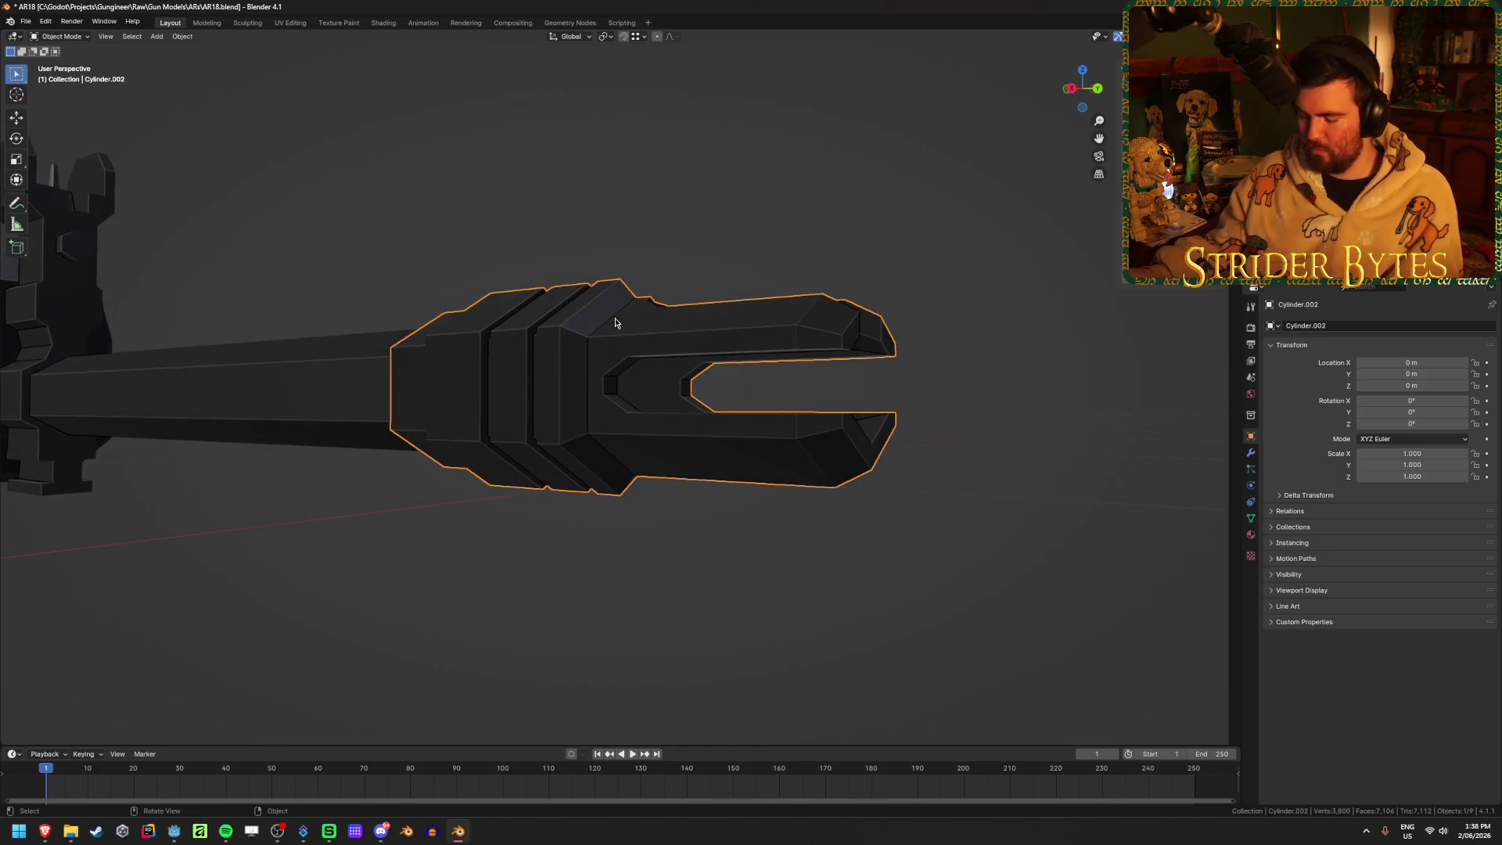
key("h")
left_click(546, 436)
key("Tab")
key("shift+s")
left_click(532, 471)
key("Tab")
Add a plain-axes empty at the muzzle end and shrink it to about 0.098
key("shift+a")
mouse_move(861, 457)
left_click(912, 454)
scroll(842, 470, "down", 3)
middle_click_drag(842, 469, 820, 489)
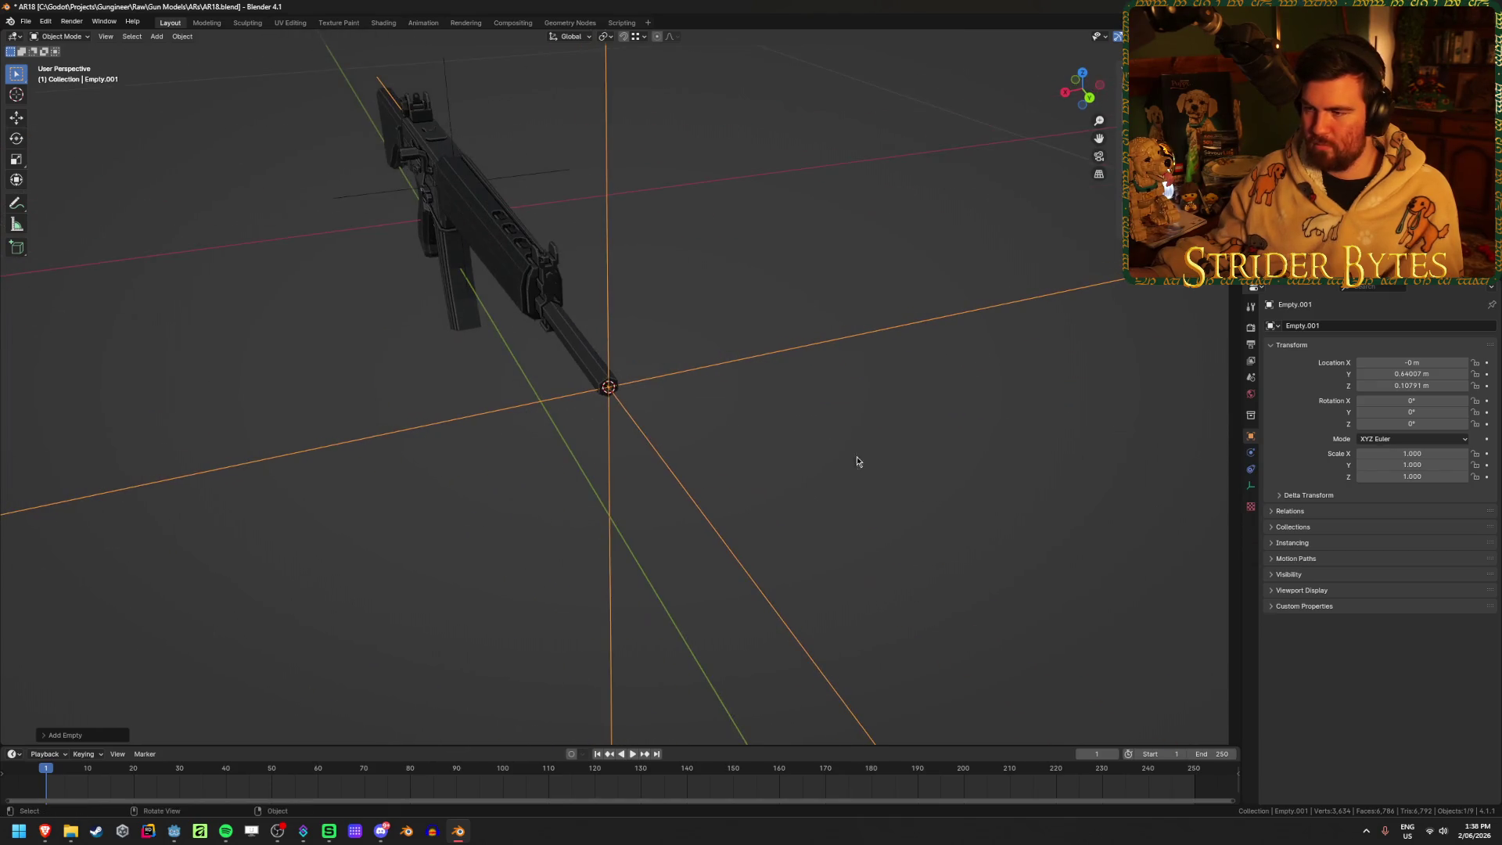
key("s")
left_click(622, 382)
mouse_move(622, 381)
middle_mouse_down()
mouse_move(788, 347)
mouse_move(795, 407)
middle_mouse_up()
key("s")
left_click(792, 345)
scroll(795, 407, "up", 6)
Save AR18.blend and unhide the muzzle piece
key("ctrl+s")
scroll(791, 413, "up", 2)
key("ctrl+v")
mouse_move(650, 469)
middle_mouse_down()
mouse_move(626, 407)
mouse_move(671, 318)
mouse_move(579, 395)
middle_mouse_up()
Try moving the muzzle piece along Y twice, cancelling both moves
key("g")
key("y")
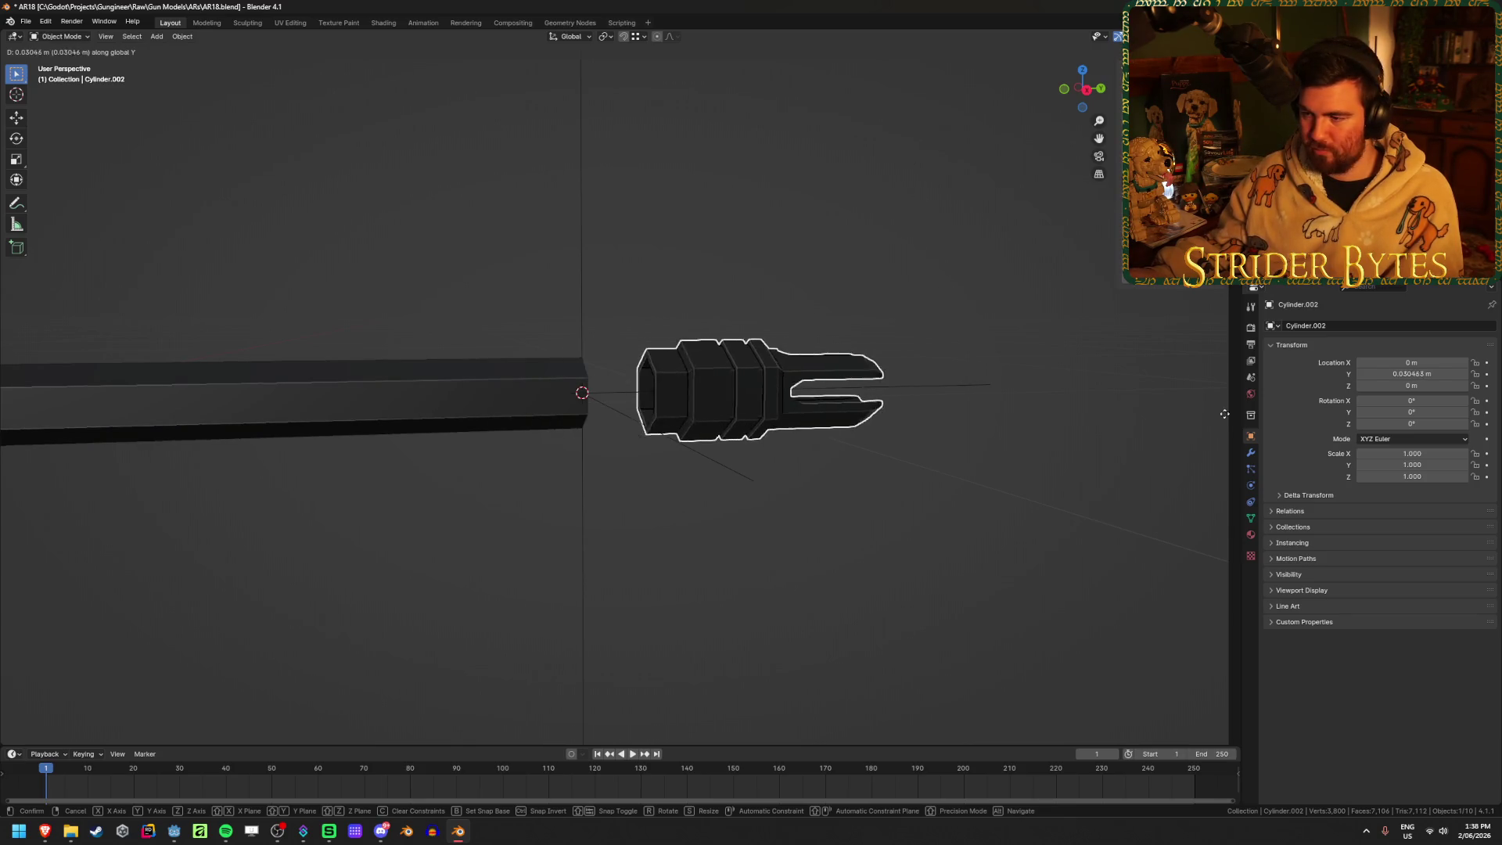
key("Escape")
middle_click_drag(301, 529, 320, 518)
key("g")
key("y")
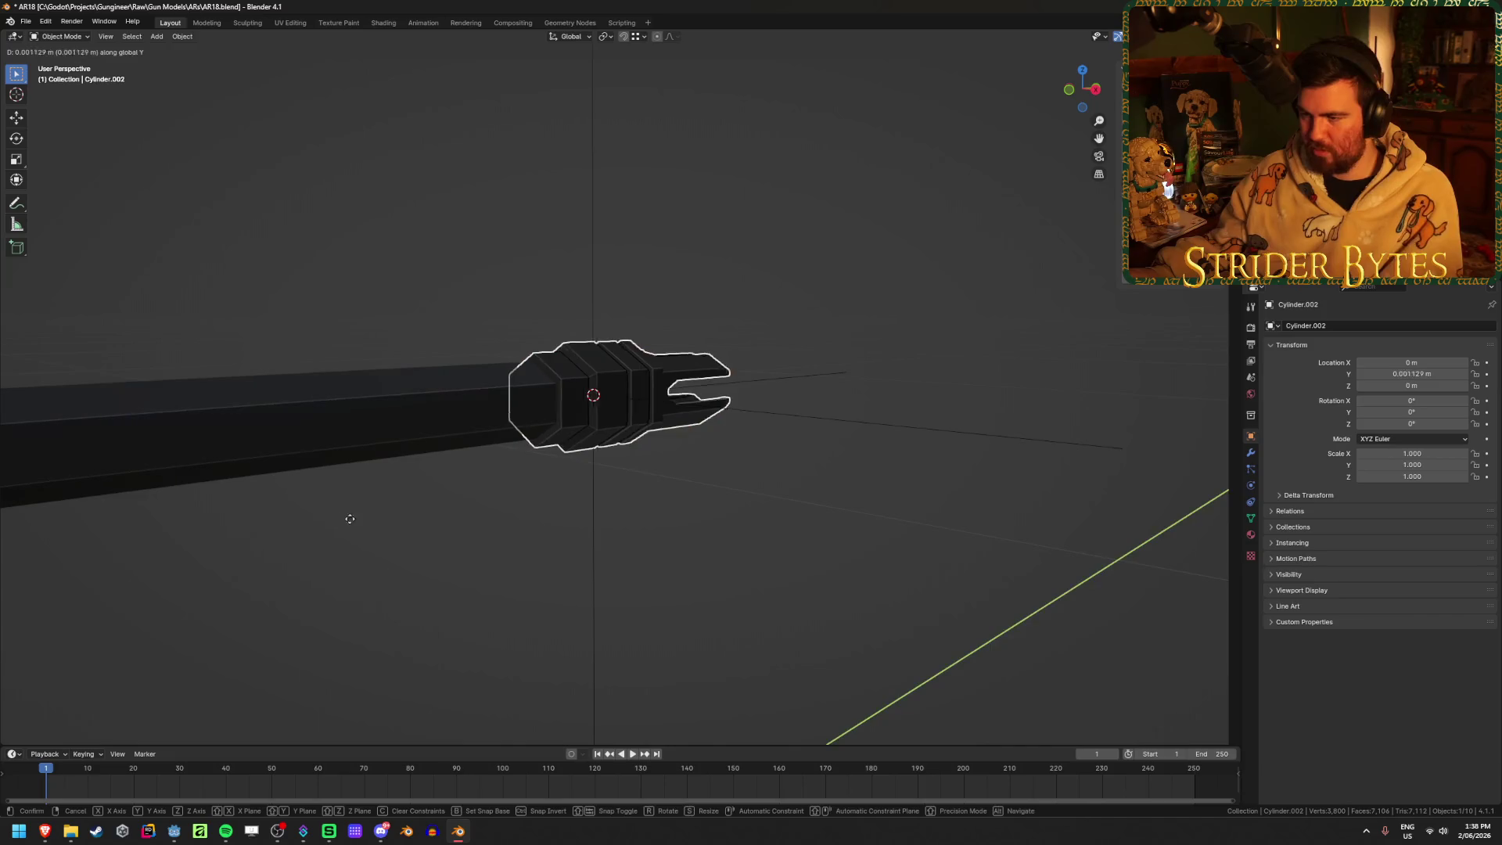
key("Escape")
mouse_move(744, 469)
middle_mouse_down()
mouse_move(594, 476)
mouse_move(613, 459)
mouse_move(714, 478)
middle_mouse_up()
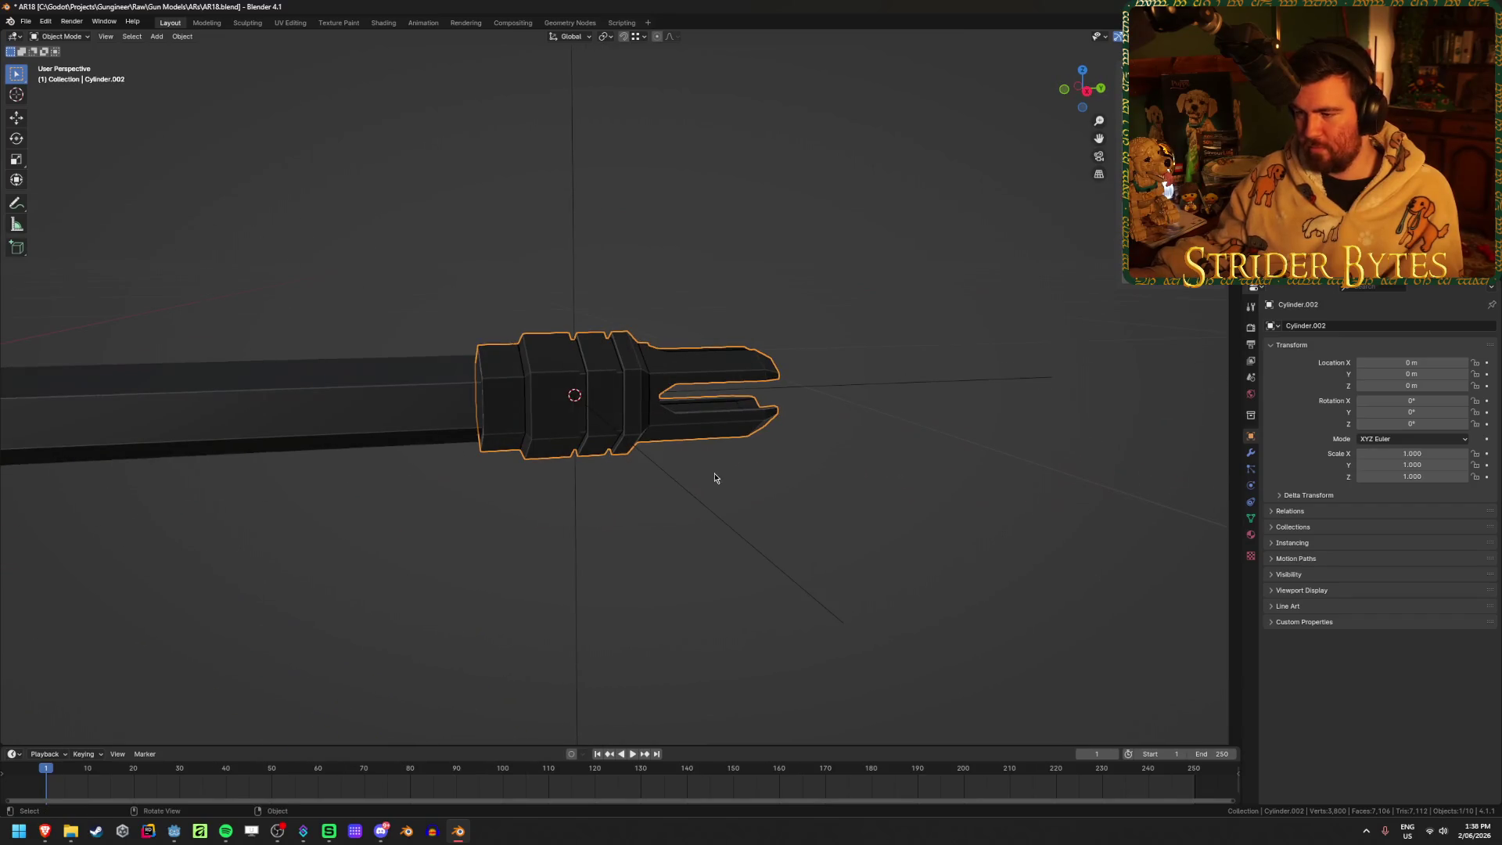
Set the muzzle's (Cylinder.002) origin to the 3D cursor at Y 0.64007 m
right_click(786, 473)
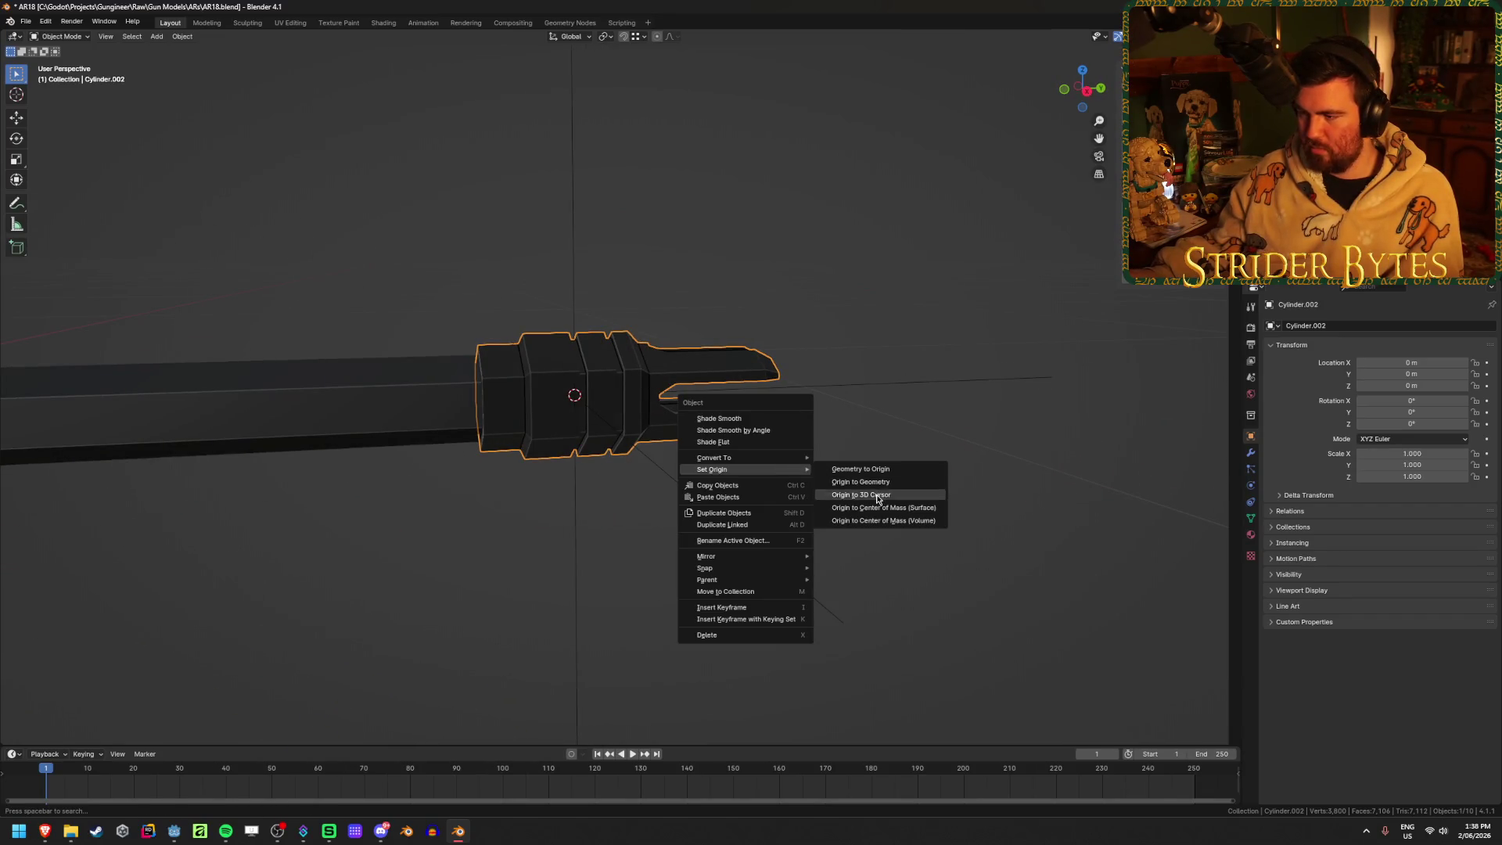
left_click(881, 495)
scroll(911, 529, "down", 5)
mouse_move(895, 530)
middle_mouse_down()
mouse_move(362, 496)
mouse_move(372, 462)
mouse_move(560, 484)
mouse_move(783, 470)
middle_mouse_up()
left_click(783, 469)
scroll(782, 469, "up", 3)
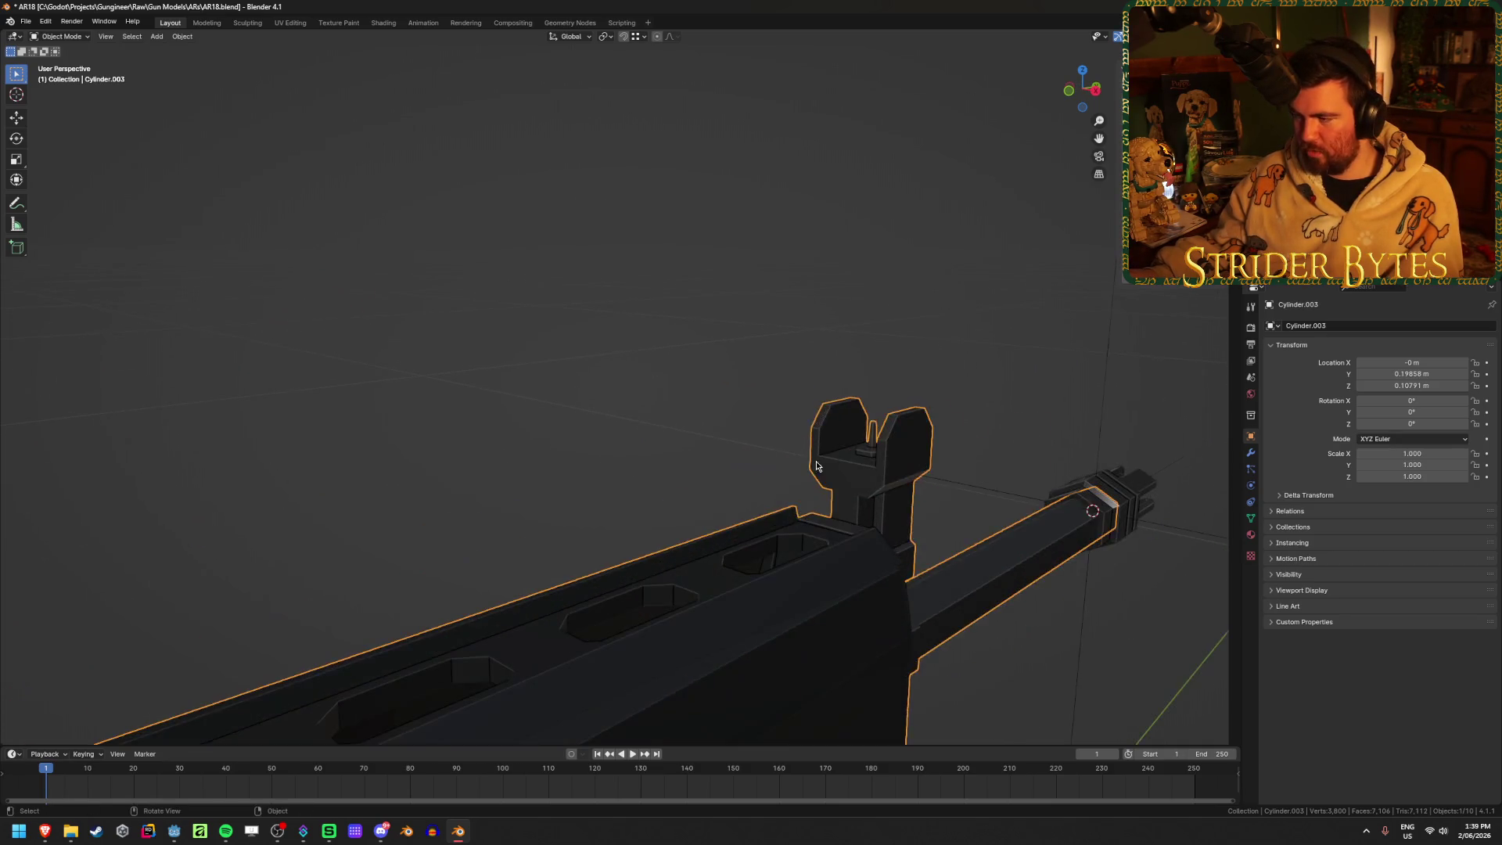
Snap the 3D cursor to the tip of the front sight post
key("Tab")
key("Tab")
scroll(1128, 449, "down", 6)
-------
TASK ITEM - Word for word, repeat all of the entries above, leaving out the pictures.

ANSWER TO THIS TASK -
key("h")
left_click(546, 436)
key("Tab")
key("shift+s")
left_click(532, 471)
key("Tab")
Add a plain-axes empty at the muzzle end and shrink it to about 0.098
key("shift+a")
mouse_move(861, 457)
left_click(912, 454)
scroll(842, 470, "down", 3)
middle_click_drag(842, 469, 820, 489)
key("s")
left_click(622, 382)
mouse_move(622, 381)
middle_mouse_down()
mouse_move(788, 347)
mouse_move(795, 407)
middle_mouse_up()
key("s")
left_click(792, 345)
scroll(795, 407, "up", 6)
Save AR18.blend and unhide the muzzle piece
key("ctrl+s")
scroll(791, 413, "up", 2)
key("ctrl+v")
mouse_move(650, 469)
middle_mouse_down()
mouse_move(626, 407)
mouse_move(671, 318)
mouse_move(579, 395)
middle_mouse_up()
Try moving the muzzle piece along Y twice, cancelling both moves
key("g")
key("y")
key("Escape")
middle_click_drag(301, 529, 320, 518)
key("g")
key("y")
key("Escape")
mouse_move(744, 469)
middle_mouse_down()
mouse_move(594, 476)
mouse_move(613, 459)
mouse_move(714, 478)
middle_mouse_up()
Set the muzzle's (Cylinder.002) origin to the 3D cursor at Y 0.64007 m
right_click(786, 473)
left_click(881, 495)
scroll(911, 529, "down", 5)
mouse_move(895, 530)
middle_mouse_down()
mouse_move(362, 496)
mouse_move(372, 462)
mouse_move(560, 484)
mouse_move(783, 470)
middle_mouse_up()
left_click(783, 469)
scroll(782, 469, "up", 3)
Snap the 3D cursor to the tip of the front sight post
key("Tab")
key("Tab")
scroll(1128, 449, "down", 6)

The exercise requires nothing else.